Medicina: quando se desiste de um sonho por décimas
Muitos jovens percorrem um caminho difícil para entrar em medicina, mas nem sempre conseguem ingressar no curso. O P3 conversou com jovens que desistiram
Tentaram mais do que uma vez e acabaram por tomar uma decisão. Joaquim desistiu da medicina, Margarida foi para nutrição e pretende seguir esta área. Beatriz começa este ano enfermagem, mas não quer desistir do sonho de ser médica. Três casos de jovens que lutaram contra as médias para tentar entrar na sua primeira opção, mas que, no fim, seguiram caminhos diferentes. Por vezes, ser médico é mais uma questão de notas do que vocação.
Quando nos encontramos com Margarida Bica, na Praça dos Leões, no Porto, sentimos um misto de felicidade e nervosismo no seu olhar. No mês de todas as decisões, Margarida ficou a duas décimas de entrar em medicina na Universidade de Lisboa e entrou no curso de nutrição da Universidade do Porto, onde naquele dia iria fazer a sua inscrição. Depois de ter estado dois anos a lutar pela medicina, Margarida começa agora a mudar de ideias e está entusiasmada com o novo curso. “Se há um ano me perguntassem se ia tentar outra coisa, eu responderia que não, que só queria medicina”, admite.

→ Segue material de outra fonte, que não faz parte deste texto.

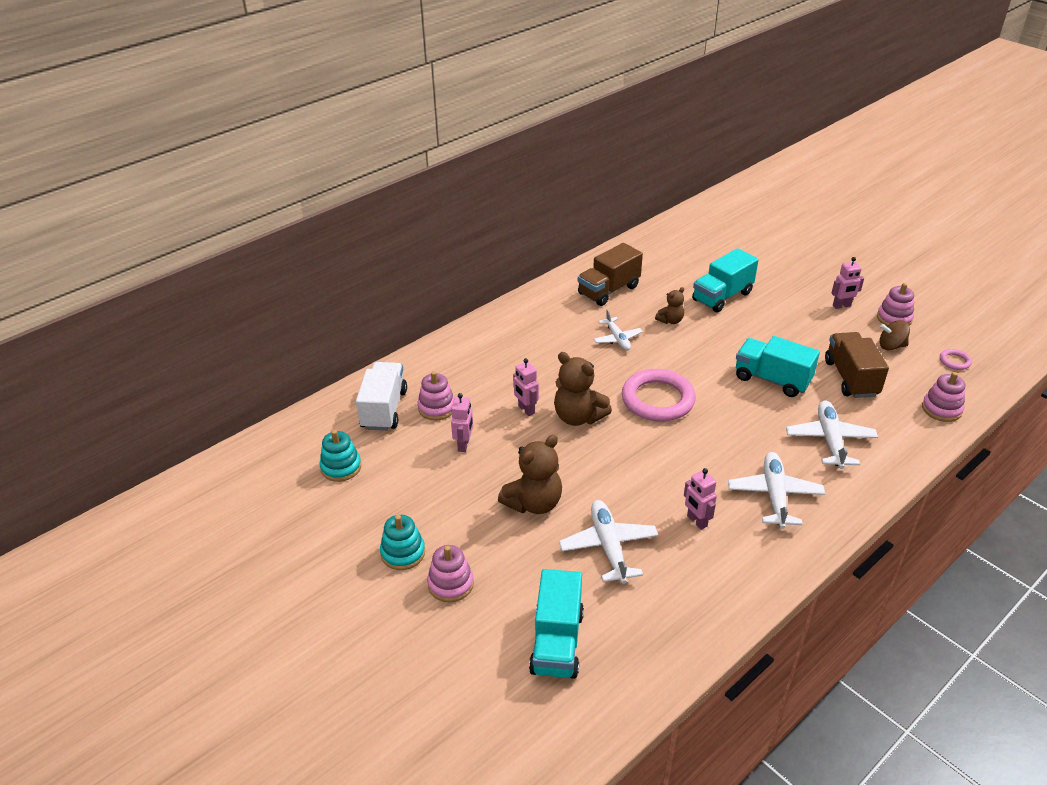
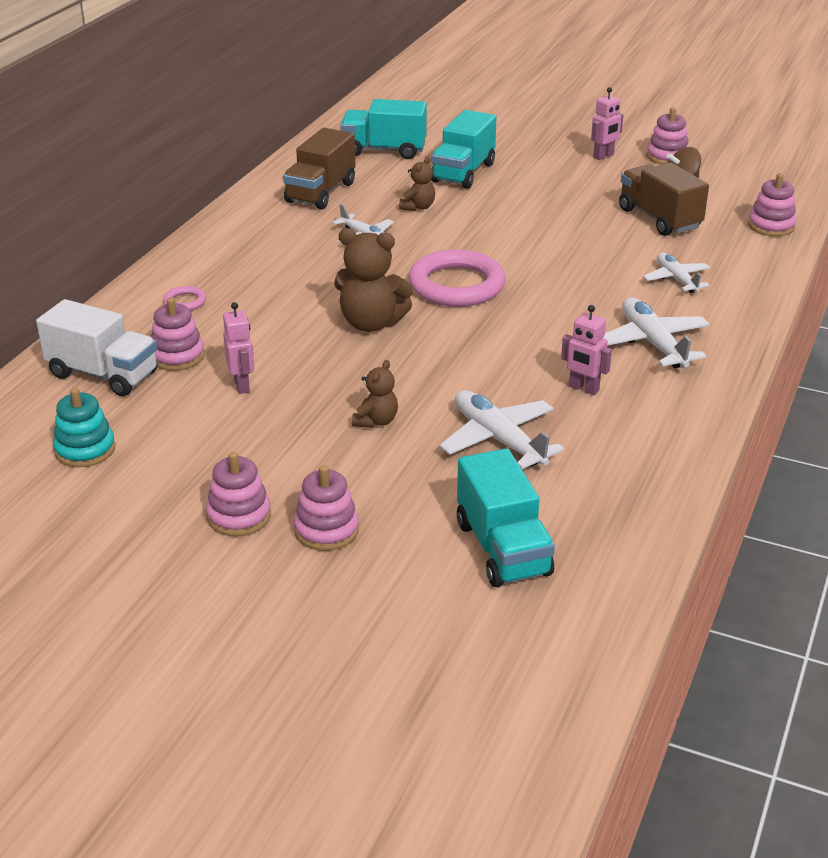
camera: 25 degrees left, 5 degrees down
white truck [356,362,407,431] -> white truck turned 135 degrees clockwise [36,299,157,396]
turquoise stacking toy [380,515,425,570] -> pink stacking toy [206,452,271,537]
brown teddy bear [498,435,562,514] -> brown teddy bear [352,360,398,428], size x0.55
pink robot [513,358,539,416] -> none
turquoise truck [736,336,820,397] -> turquoise truck moved to [340,99,427,159]
white plane [786,400,878,469] -> white plane [643,253,710,293], size x0.65
pink ring [940,349,972,370] -> pink ring moved to [163,286,206,311]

Depois de ter feito um semestre do curso de biologia, ter saltado para um externato para rever a matéria do 12º ano e ter tentado fazer os exames nacionais mais uma vez, Margarida, que cursou o ensino articulado de dança durante o secundário, chegou à conclusão que não teria estofo para estar mais um ano a tentar. “Admiro os meus amigos que continuam a tentar porque é complicado. Entrei em nutrição e fiquei feliz, deu um aconchego ao ego. Ficamos mesmo desanimados por nos esforçarmos tanto e depois não conseguimos mostrar o que valemos nos exames”, refere a jovem de 19 anos.
Evitar sentimentos de frustração
A mesma sensação sentiu Joaquim Dias quando ficou a uma décima de ingressar em medicina no Porto. Depois de não ter conseguido entrar no curso quando acabou o secundário, esteve um ano a estudar para melhorar as notas nos exames. Mas os resultados finais não foram suficientes para a realização de um sonho. “Andar um ano inteiro a trabalhar para o mesmo e não ser recompensado é muito frustrante”, confessa. Apesar de sempre se ter identificado com a área da saúde — Joaquim gostaria de ter seguido a especialização de ortopedia — o jovem de 21 anos resolveu seguir engenharia mecânica, estando agora a começar o terceiro ano.
“Sempre achei que se fosse para outro curso de saúde iria me sentir inferior porque o meu sonho era ser médico”, conta. Outros amigos que passaram pela mesma situação acabaram por seguir enfermagem ou nutrição, Joaquim optou por mudar de ramo. “Se calhar até iria gostar destas áreas, mas ia ter sempre na minha cabeça o facto de não ter entrado em medicina, aquela frustração. Assim, nem penso no assunto”, diz o jovem.
Para evitar estes sentimentos de frustração e inferioridade, Beatriz Tato entrou este ano para enfermagem, no Porto, mas admite que é uma medida provisória pois o seu objectivo é seguir para Espanha no próximo ano para cursar medicina. “Desde que me lembro de querer alguma coisa, quero ser médica”, conta-nos, por telefone. Um sonho que começou a lutar desde o 10º ano mas que, no fim do secundário, não se concretizou por causa das notas nos exames nacionais. “Acabei o secundário com média interna de 18 valores, mas com os exames nacionais fiquei com uma média de 15,5”, diz.
A decisão de estudar em Espanha não vem de agora. Beatriz já tentou fazer os exames de acesso ao ensino superior espanhol duas vezes e acredita que no verão do próximo ano vai ser de vez. “Os exames são mais fáceis do que os de Portugal e só precisamos escolher dois. Estou a estudar para biologia e química”, explica. Se em Portugal os exames acabam por passar rasteiras aos alunos, Beatriz caracteriza as provas espanholas como sendo mais “preto no branco”. “Quem estudar consegue tirar uma boa nota”, afirma.
Para não ficar um ano parada, resolveu inscrever-se em enfermagem e até está entusiasmada com o curso. Porém, acredita que não vai conseguir mudar de ideia. “Já pensei em ficar, mas nunca me imaginei com enfermeira. O meu sonho sempre foi medicina”, sentencia.